Exercise objective -
Everything from the line with "По всему сайту" down to the line with "Rek. pris (inkl. moms) : 629,00" below must be printed exactly, those two lines included. Exclude pictures.
★ ★ ★ ★
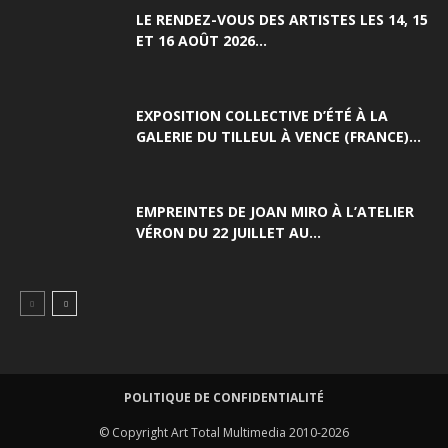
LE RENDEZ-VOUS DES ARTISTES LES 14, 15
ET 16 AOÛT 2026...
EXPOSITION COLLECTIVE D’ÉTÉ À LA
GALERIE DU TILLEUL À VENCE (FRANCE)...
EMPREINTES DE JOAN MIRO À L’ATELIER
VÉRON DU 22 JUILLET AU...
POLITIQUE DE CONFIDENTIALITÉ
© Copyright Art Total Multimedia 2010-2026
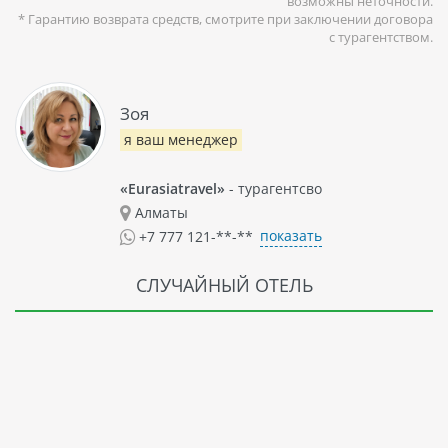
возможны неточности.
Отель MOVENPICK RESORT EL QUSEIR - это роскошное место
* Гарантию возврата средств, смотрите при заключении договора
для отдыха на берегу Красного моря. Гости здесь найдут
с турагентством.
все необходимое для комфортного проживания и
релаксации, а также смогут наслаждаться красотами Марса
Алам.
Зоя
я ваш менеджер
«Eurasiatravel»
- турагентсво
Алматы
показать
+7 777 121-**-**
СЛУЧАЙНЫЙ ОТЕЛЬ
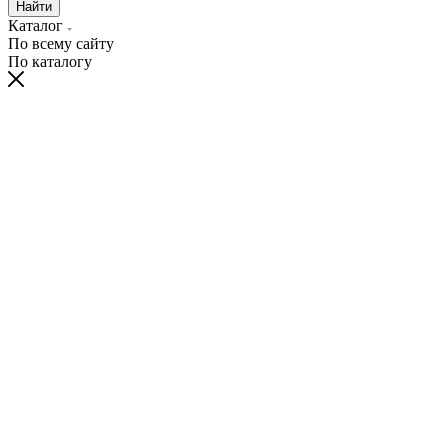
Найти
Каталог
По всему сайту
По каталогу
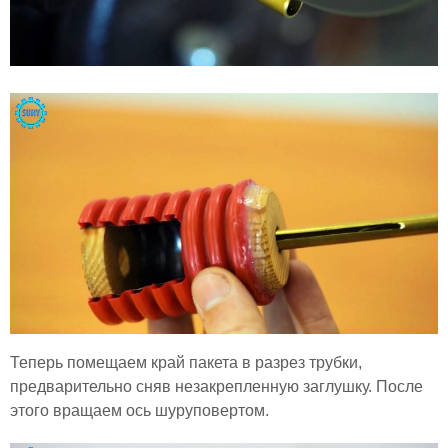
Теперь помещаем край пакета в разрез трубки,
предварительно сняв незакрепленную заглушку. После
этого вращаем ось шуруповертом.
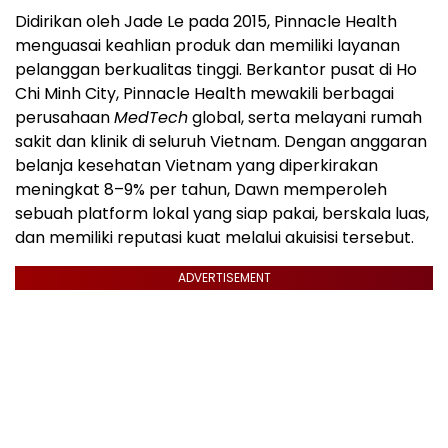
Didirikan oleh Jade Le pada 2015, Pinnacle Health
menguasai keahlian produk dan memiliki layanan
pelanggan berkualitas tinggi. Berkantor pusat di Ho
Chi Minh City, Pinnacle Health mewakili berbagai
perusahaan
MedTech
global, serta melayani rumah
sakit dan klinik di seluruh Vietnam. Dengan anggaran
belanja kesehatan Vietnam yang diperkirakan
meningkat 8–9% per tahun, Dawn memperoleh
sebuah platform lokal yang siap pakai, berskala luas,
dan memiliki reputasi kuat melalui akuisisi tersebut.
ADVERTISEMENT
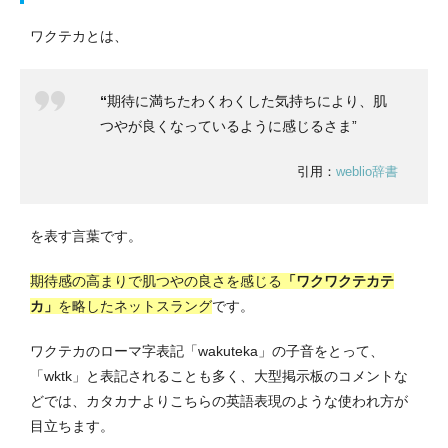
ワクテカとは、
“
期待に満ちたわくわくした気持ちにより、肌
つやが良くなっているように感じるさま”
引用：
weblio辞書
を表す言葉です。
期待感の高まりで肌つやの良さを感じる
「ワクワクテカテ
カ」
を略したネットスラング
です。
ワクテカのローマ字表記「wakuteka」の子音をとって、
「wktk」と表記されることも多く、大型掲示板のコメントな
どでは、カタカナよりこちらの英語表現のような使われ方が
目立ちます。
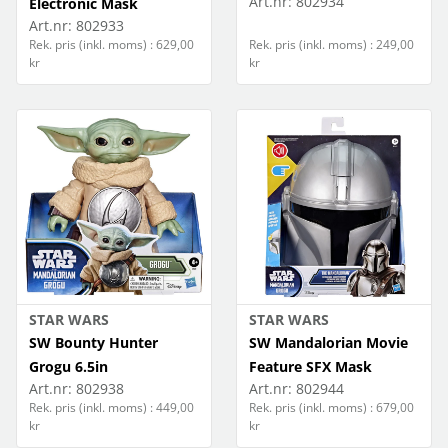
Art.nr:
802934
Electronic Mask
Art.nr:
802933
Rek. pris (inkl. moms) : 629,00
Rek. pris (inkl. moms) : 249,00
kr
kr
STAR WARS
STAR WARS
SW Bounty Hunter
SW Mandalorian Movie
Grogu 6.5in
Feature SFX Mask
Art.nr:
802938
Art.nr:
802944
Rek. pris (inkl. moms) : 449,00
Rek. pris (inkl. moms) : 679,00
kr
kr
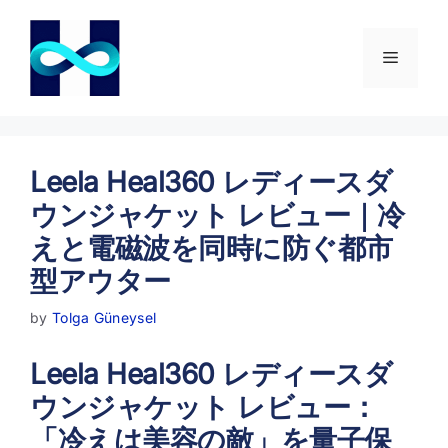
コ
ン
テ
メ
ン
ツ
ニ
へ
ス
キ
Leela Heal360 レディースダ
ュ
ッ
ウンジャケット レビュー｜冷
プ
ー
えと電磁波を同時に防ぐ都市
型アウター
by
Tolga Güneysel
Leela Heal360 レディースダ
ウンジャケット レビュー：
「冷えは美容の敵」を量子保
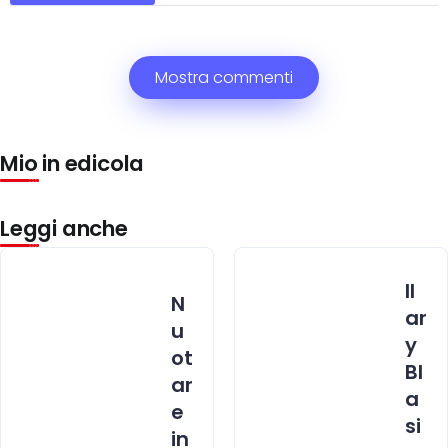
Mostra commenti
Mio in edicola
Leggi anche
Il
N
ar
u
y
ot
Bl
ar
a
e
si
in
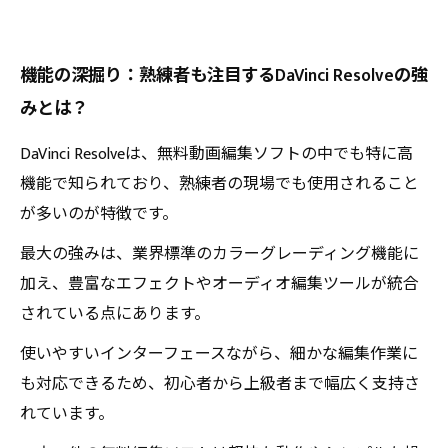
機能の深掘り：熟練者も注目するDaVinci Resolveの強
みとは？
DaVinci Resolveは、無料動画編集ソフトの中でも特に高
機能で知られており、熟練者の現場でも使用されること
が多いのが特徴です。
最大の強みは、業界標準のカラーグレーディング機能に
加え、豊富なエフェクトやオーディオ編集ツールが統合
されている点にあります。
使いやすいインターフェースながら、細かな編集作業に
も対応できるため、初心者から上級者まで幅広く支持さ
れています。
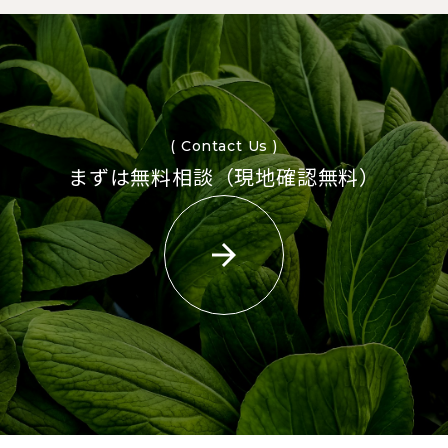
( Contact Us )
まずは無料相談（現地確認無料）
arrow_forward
★ ★ ★ ★
Exercise result -
По всему сайту
По каталогу
Теперь помещаем край пакета в разрез трубки,
предварительно сняв незакрепленную заглушку. После
этого вращаем ось шуруповертом.
Didirikan oleh Jade Le pada 2015, Pinnacle Health
menguasai keahlian produk dan memiliki layanan
pelanggan berkualitas tinggi. Berkantor pusat di Ho
Chi Minh City, Pinnacle Health mewakili berbagai
perusahaan
MedTech
global, serta melayani rumah
sakit dan klinik di seluruh Vietnam. Dengan anggaran
belanja kesehatan Vietnam yang diperkirakan
meningkat 8–9% per tahun, Dawn memperoleh
sebuah platform lokal yang siap pakai, berskala luas,
dan memiliki reputasi kuat melalui akuisisi tersebut.
ADVERTISEMENT
ワクテカとは、
“
期待に満ちたわくわくした気持ちにより、肌
つやが良くなっているように感じるさま”
引用：
weblio辞書
を表す言葉です。
期待感の高まりで肌つやの良さを感じる
「ワクワクテカテ
カ」
を略したネットスラング
です。
ワクテカのローマ字表記「wakuteka」の子音をとって、
「wktk」と表記されることも多く、大型掲示板のコメントな
どでは、カタカナよりこちらの英語表現のような使われ方が
目立ちます。
Art.nr:
802934
Electronic Mask
Art.nr:
802933
Rek. pris (inkl. moms) : 629,00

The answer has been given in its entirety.